I did read Dvoretsky's endgame manual and studied all Mueller's DVDs on endgames. It seems that I save now many half points in endgame but more important, I do enjoy them. So, thanks to K. Mueller for his excellent work.
Aighearach Aighearach 9/10/2018 06:40
Strangest article I've ever read published on a chess news website. At least have an editor proofread it next time; there are sentences that lack meaning as written, followed by ones that talk about spiritualism. The total effect is really just bizarre.

It reminds of the main discovery that Socrates made; none of the successful people know why they are successful, but they also don't know that they are ignorant of the reasons! They all believe themselves to be Wise, but none of the reasons they offer for their success are true. They either were successful by accident, and so believe that whatever they randomly believed before having success was the reason for their success, or they are successful in spite of major impediments to their success, and cite the things preventing even greater success as the reasons for what success they did have!

Also, when a person claims that they're not a writer and so can't be expected to write well, that's a clue not to hire them for a writing assignment. They might even follow on by protesting much too heavily that they're not attempting a flattering review, even when they are also apparently the source of the accusation! Yowsers.

Also, isn't it a little bit weird to presume that only the son of oligarch or western billionaire would be able to hire a professional trainer? It's not even specious.

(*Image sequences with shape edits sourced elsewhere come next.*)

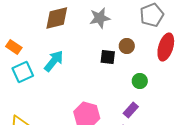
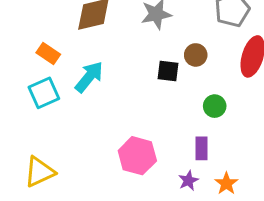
orange rectangle: (14, 47) -> (48, 54), moved
purple rectangle: (131, 110) -> (202, 148), turned -42

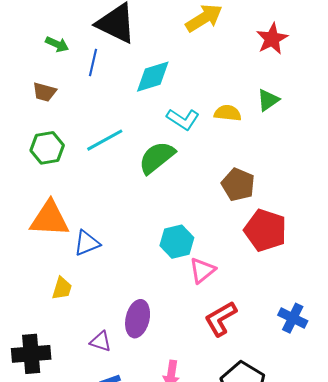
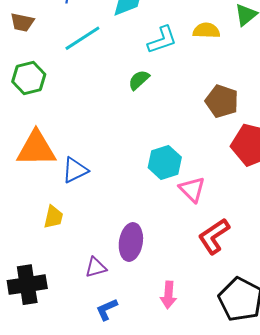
cyan L-shape: (183, 119) -> (162, 40), turned -48
cyan line: (105, 140) -> (82, 38), moved
green semicircle: (157, 158) -> (139, 80), size x0.6
pink triangle: (202, 270) -> (192, 189), turned -32
purple triangle: (101, 341) -> (96, 267), turned -30

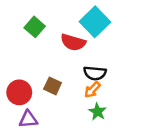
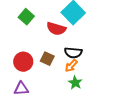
brown square: (53, 86) -> (47, 59), moved
red circle: (19, 92) -> (23, 62), moved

He even then tries to split hairs between the words "decided" and "won," but if the game was not won, then it wasn't decided at the point he presumes. If the game was won, then the game was "decided" at the critical moment; if the game wasn't won, it was NOT decided at that critical moment. Those are just called blunders. As in, "most of my tournament games I found positions where my opponent blundered in the endgame, and then I returned the blunder on the next move."